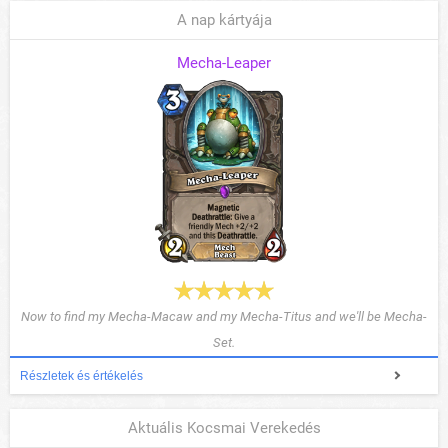
A nap kártyája
Mecha-Leaper
Now to find my Mecha-Macaw and my Mecha-Titus and we'll be Mecha-
Set.
Részletek és értékelés
Aktuális Kocsmai Verekedés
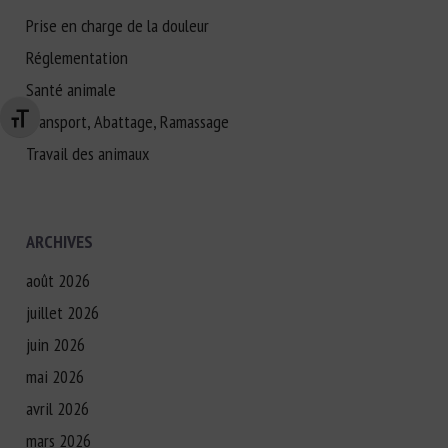
Prise en charge de la douleur
Réglementation
Santé animale
Transport, Abattage, Ramassage
Changer la taille de la police
Travail des animaux
ARCHIVES
août 2026
juillet 2026
juin 2026
mai 2026
avril 2026
mars 2026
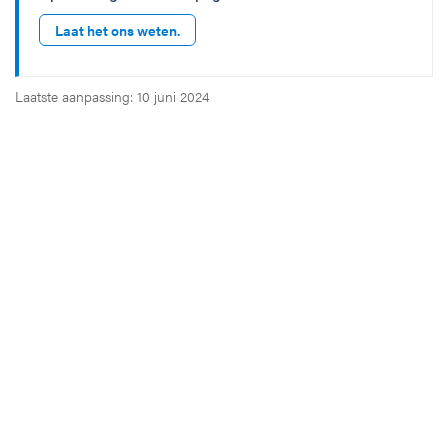
Laat het ons weten.
Laatste aanpassing: 10 juni 2024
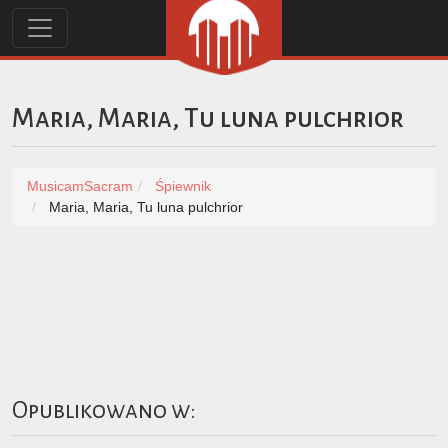
Maria, Maria, Tu luna pulchrior
MusicamSacram
Śpiewnik
Maria, Maria, Tu luna pulchrior
Opublikowano w:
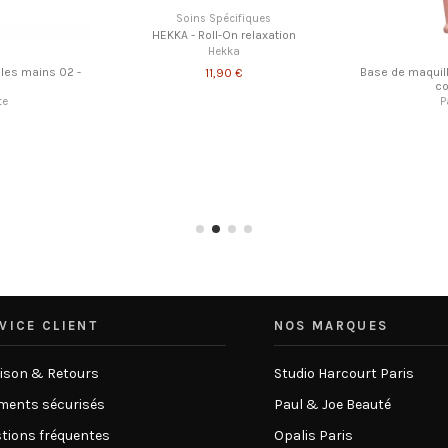
 et Hydratante -
Baija - Savon Noir Eucalyptus 50 ml
Miss Ferling -
Baija
7,70 €
VICE CLIENT
NOS MARQUES
aison & Retours
Studio Harcourt Paris
ments sécurisés
Paul & Joe Beauté
tions fréquentes
Opalis Paris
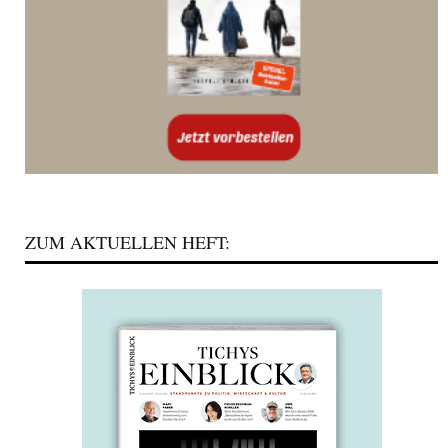
ZUM AKTUELLEN HEFT:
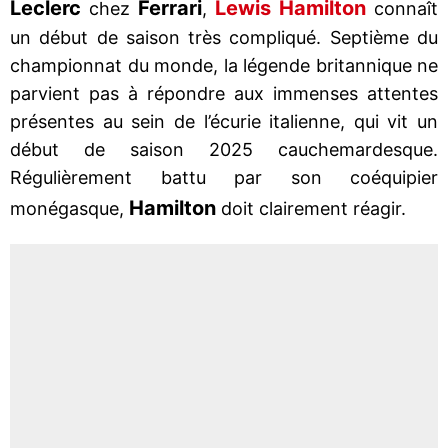
Leclerc
Ferrari
Lewis Hamilton
chez
,
connaît
un début de saison très compliqué. Septième du
championnat du monde, la légende britannique ne
parvient pas à répondre aux immenses attentes
présentes au sein de l’écurie italienne, qui vit un
début de saison 2025 cauchemardesque.
Régulièrement battu par son coéquipier
Hamilton
monégasque,
doit clairement réagir.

Directive
What is needed is a word-for-word restatement of the entries, minus any pictures.

Response to this exercise
A nap kártyája
Mecha-Leaper
Now to find my Mecha-Macaw and my Mecha-Titus and we'll be Mecha-
Set.
Részletek és értékelés
Aktuális Kocsmai Verekedés
Prise en charge de la douleur
Réglementation
Santé animale
Transport, Abattage, Ramassage
Changer la taille de la police
Travail des animaux
ARCHIVES
août 2026
juillet 2026
juin 2026
mai 2026
avril 2026
mars 2026
Laat het ons weten.
Laatste aanpassing: 10 juni 2024
Maria, Maria, Tu luna pulchrior
MusicamSacram
Śpiewnik
Maria, Maria, Tu luna pulchrior
Opublikowano w:
 et Hydratante -
Baija - Savon Noir Eucalyptus 50 ml
Miss Ferling -
Baija
7,70 €
VICE CLIENT
NOS MARQUES
aison & Retours
Studio Harcourt Paris
ments sécurisés
Paul & Joe Beauté
tions fréquentes
Opalis Paris
ZUM AKTUELLEN HEFT:
Leclerc
Ferrari
Lewis Hamilton
chez
,
connaît
un début de saison très compliqué. Septième du
championnat du monde, la légende britannique ne
parvient pas à répondre aux immenses attentes
présentes au sein de l’écurie italienne, qui vit un
début de saison 2025 cauchemardesque.
Régulièrement battu par son coéquipier
Hamilton
monégasque,
doit clairement réagir.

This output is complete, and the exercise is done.